Work required:
What is the number of lines in the records that contain "SELECT"? Give only that number.

Dataset records:
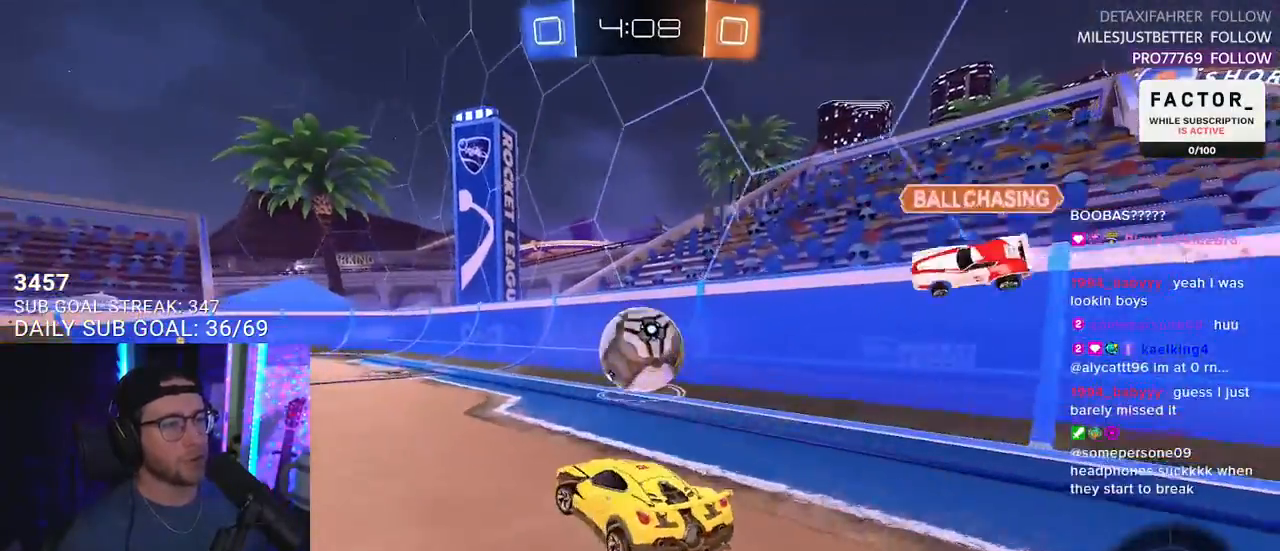
{"buttons": ["CROSS", "R1", "R2"], "left_stick": "down-right", "right_stick": "center", "events": [[267, "left_stick", "up"], [300, "CROSS", "down"], [300, "R1", "down"], [367, "L2", "down"], [367, "left_stick", "up-left"], [383, "CROSS", "up"], [450, "CROSS", "down"], [483, "L2", "up"], [483, "left_stick", "down-right"]]}
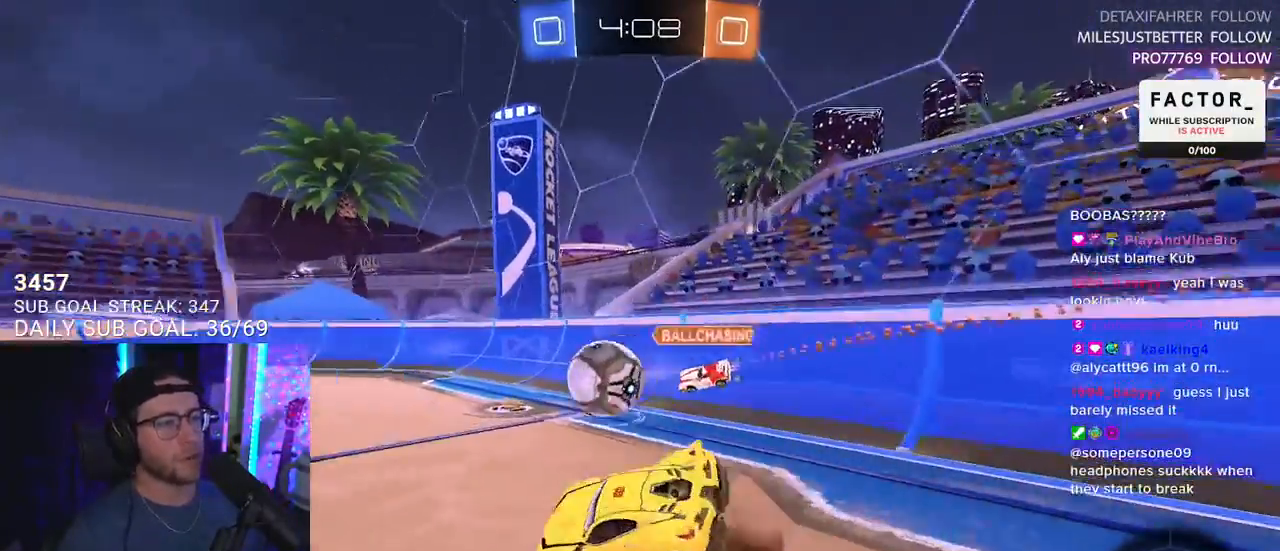
{"buttons": ["L2", "R2"], "left_stick": "down-left", "right_stick": "center", "events": [[33, "left_stick", "down"], [67, "CROSS", "up"], [100, "L2", "down"], [133, "R1", "up"], [133, "left_stick", "down-left"]]}
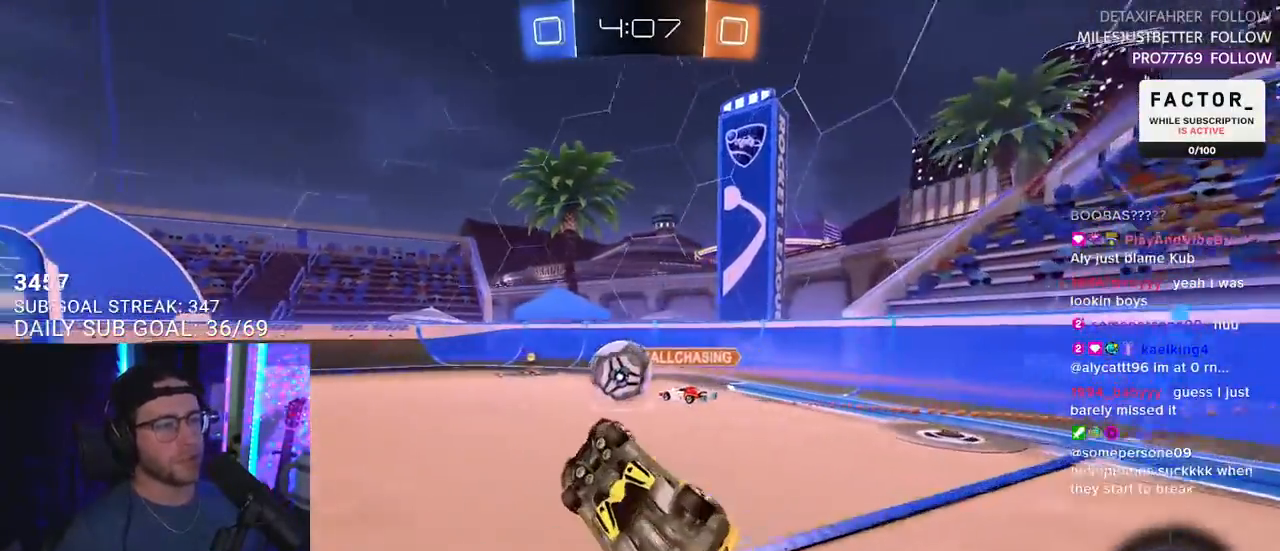
{"buttons": ["R2"], "left_stick": "center", "right_stick": "center", "events": [[217, "L2", "up"], [233, "left_stick", "center"]]}
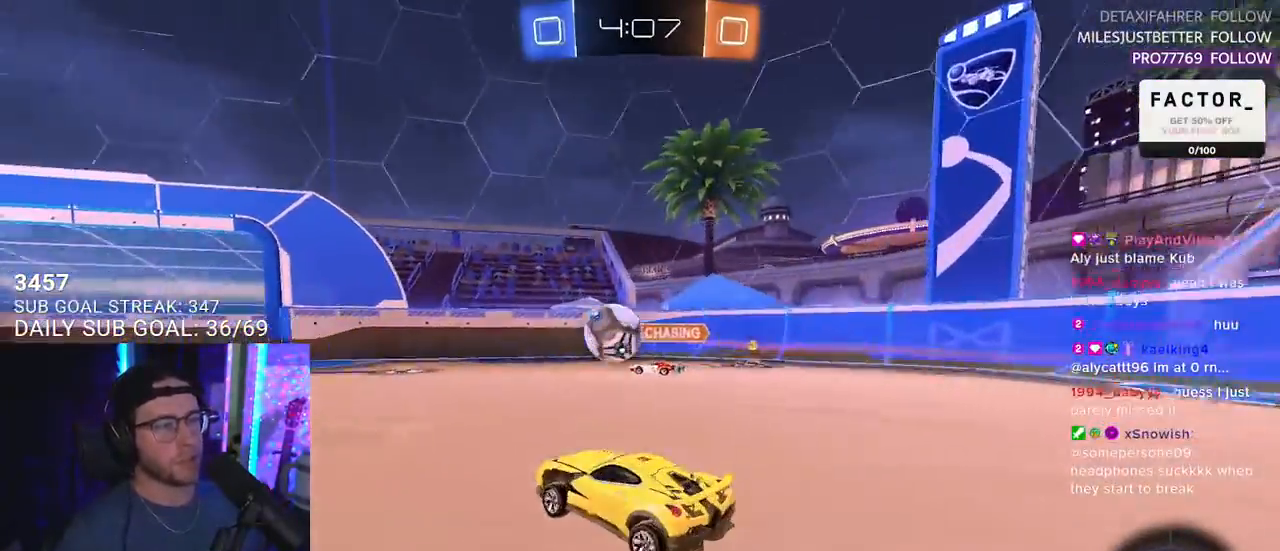
{"buttons": ["R2"], "left_stick": "center", "right_stick": "center", "events": [[317, "left_stick", "right"], [467, "left_stick", "center"]]}
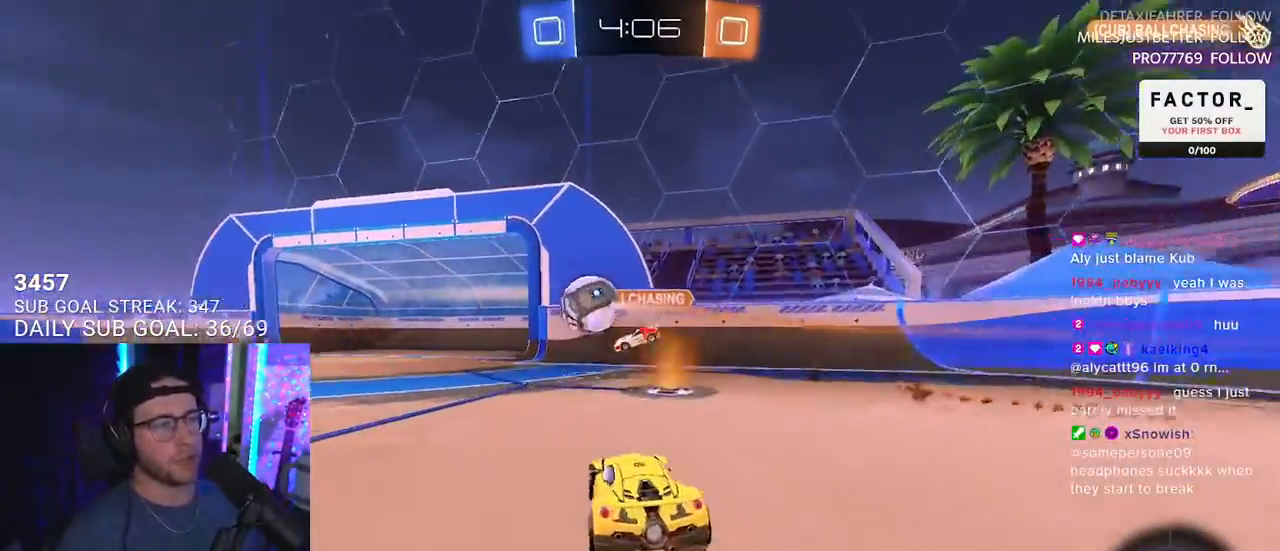
{"buttons": ["R2", "SELECT"], "left_stick": "center", "right_stick": "center", "events": [[483, "SELECT", "down"]]}
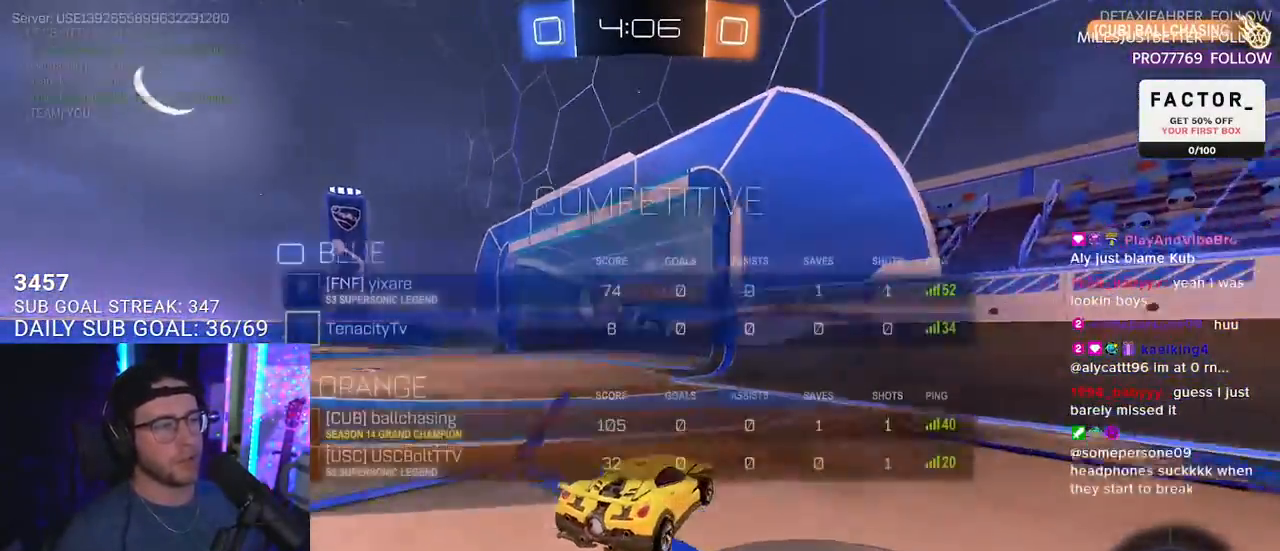
{"buttons": ["TRIANGLE"], "left_stick": "center", "right_stick": "center", "events": [[100, "SELECT", "up"], [150, "R2", "up"], [167, "SELECT", "down"], [267, "SELECT", "up"], [433, "TRIANGLE", "down"]]}
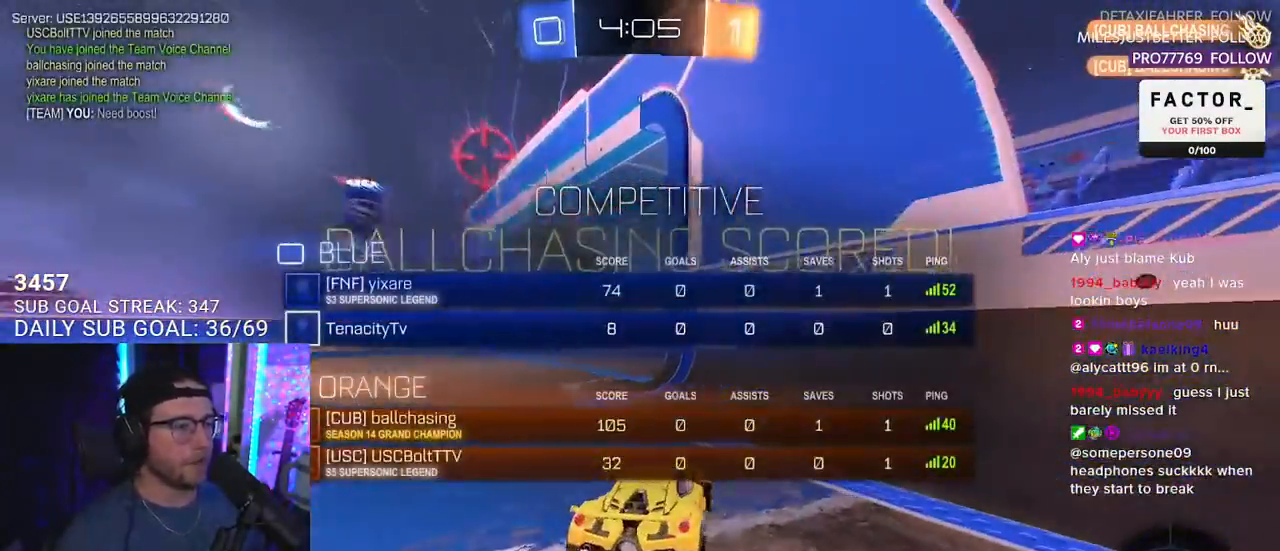
{"buttons": [], "left_stick": "center", "right_stick": "center", "events": [[100, "TRIANGLE", "up"]]}
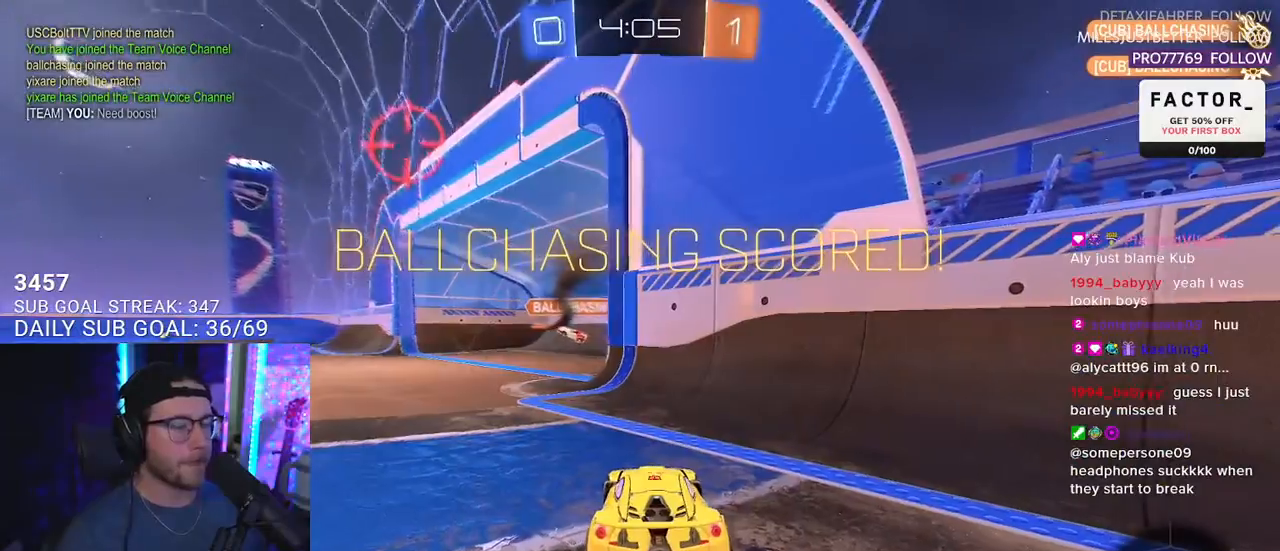
{"buttons": ["R2"], "left_stick": "right", "right_stick": "center", "events": [[117, "R2", "down"], [450, "left_stick", "right"]]}
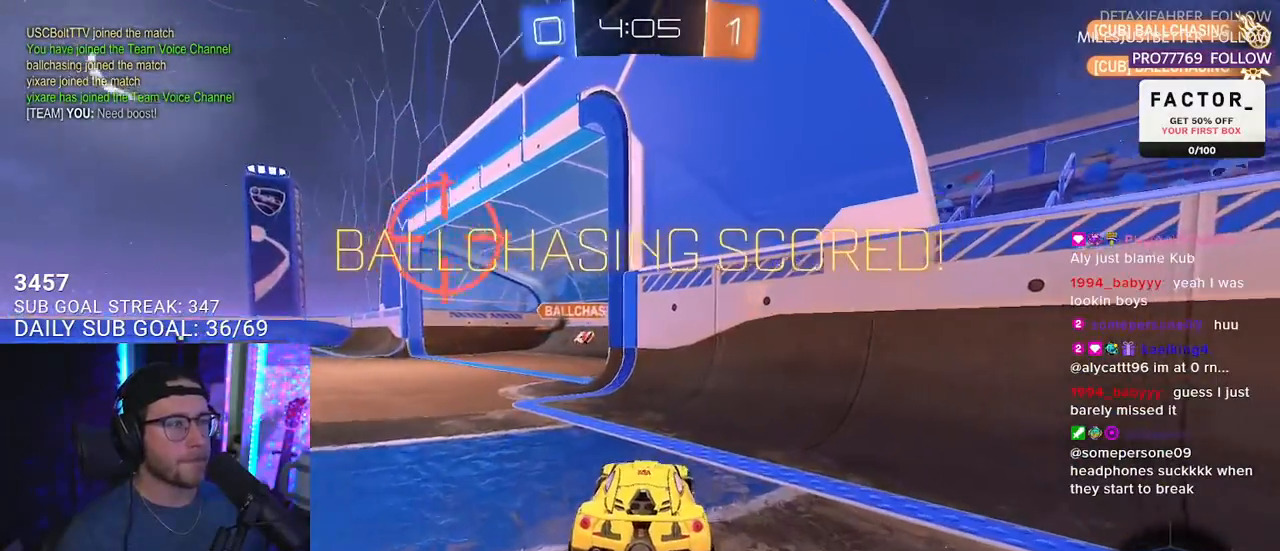
{"buttons": ["R2"], "left_stick": "down-left", "right_stick": "center", "events": [[183, "left_stick", "left"], [217, "CROSS", "down"], [217, "R1", "down"], [267, "L2", "down"], [267, "SQUARE", "down"], [300, "left_stick", "down-left"], [333, "CROSS", "up"], [417, "R1", "up"], [467, "L2", "up"], [483, "SQUARE", "up"]]}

Exercise solution:
2